*Task prompt*. Give the entries back exactly, dropping each image.

*Input records*.
┄┄┄┄┄┄┄┄┄┄┄┄┄┄┄┄┄┄┄┄
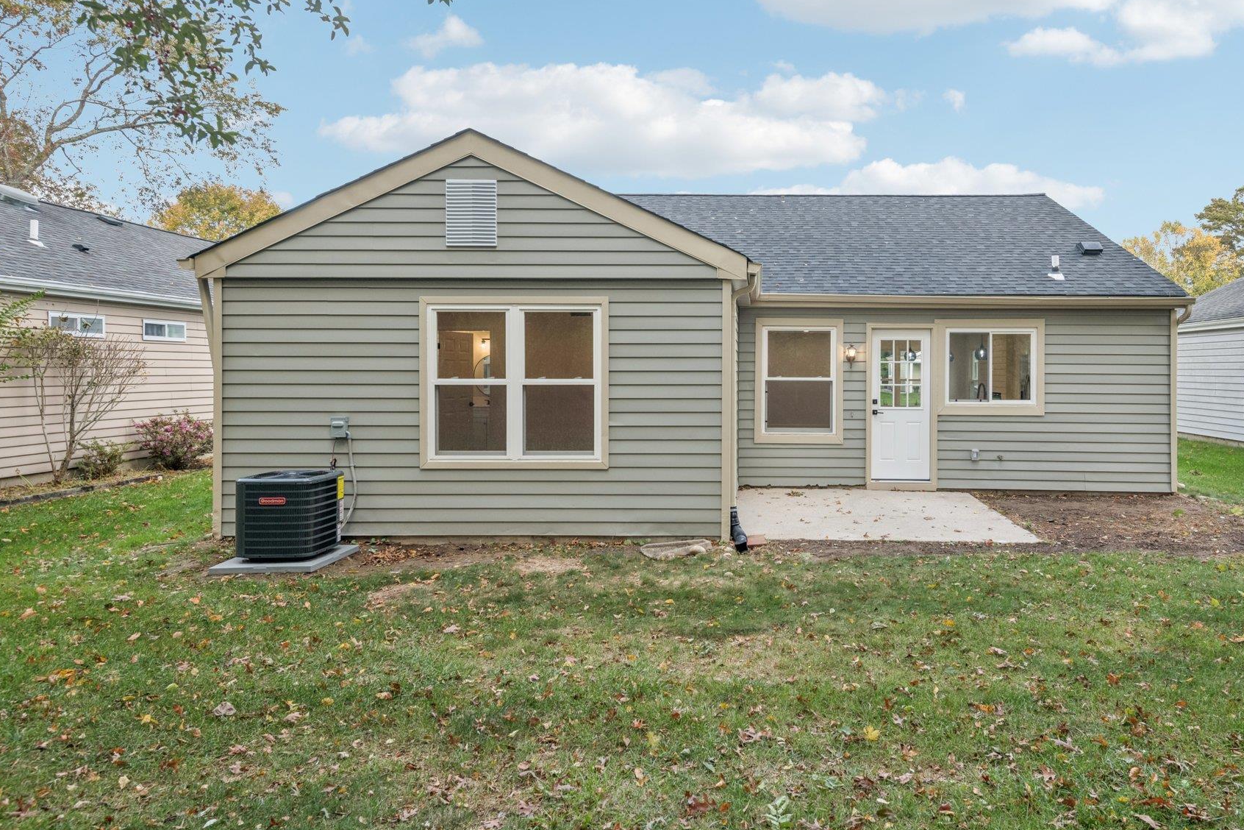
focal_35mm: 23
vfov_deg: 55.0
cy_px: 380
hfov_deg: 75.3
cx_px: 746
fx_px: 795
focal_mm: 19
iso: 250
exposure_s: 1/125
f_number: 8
┄┄┄┄┄┄┄┄┄┄┄┄┄┄┄┄┄┄┄┄
*Solution below*.
focal_35mm: 23
vfov_deg: 55.0
cy_px: 380
hfov_deg: 75.3
cx_px: 746
fx_px: 795
focal_mm: 19
iso: 250
exposure_s: 1/125
f_number: 8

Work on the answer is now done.